▸ ABOUT THIS EXERCISE: Reproduce, exactly and in full, only the lines below from the one containing "A location means" through the one containing "green tree at [8,163,160,536]".

▸ PROVIDED RECORDS:
<<<<
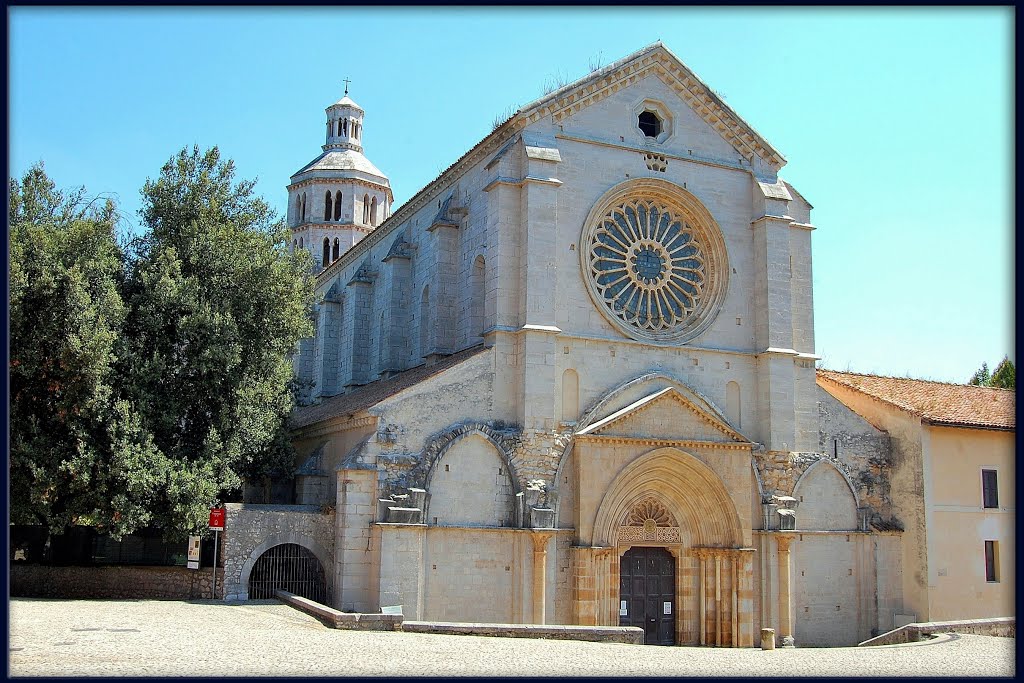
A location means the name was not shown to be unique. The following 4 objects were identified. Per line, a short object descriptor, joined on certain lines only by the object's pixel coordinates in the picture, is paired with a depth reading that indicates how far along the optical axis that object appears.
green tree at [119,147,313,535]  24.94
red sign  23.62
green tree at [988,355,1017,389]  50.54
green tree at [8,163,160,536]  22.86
>>>>
<<<<
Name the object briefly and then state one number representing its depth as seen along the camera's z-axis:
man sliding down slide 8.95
>>>>
<<<<
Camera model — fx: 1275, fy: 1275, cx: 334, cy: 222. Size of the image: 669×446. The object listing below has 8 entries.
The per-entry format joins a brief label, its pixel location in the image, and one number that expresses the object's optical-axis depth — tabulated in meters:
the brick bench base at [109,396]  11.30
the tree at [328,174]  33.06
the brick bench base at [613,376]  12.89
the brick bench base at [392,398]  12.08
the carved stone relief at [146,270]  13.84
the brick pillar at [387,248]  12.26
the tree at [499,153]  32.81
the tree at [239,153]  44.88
>>>>
▸ EXERCISE RESULT:
A location means the name was not shown to be unique. The following 4 objects were identified. Per line, a short object descriptor, joined on certain lines only by the object's pixel coordinates in the picture, is paired with a depth reading that indicates how far along the optical axis that object appears.
green tree at [119,147,313,535]  24.94
red sign  23.62
green tree at [988,355,1017,389]  50.54
green tree at [8,163,160,536]  22.86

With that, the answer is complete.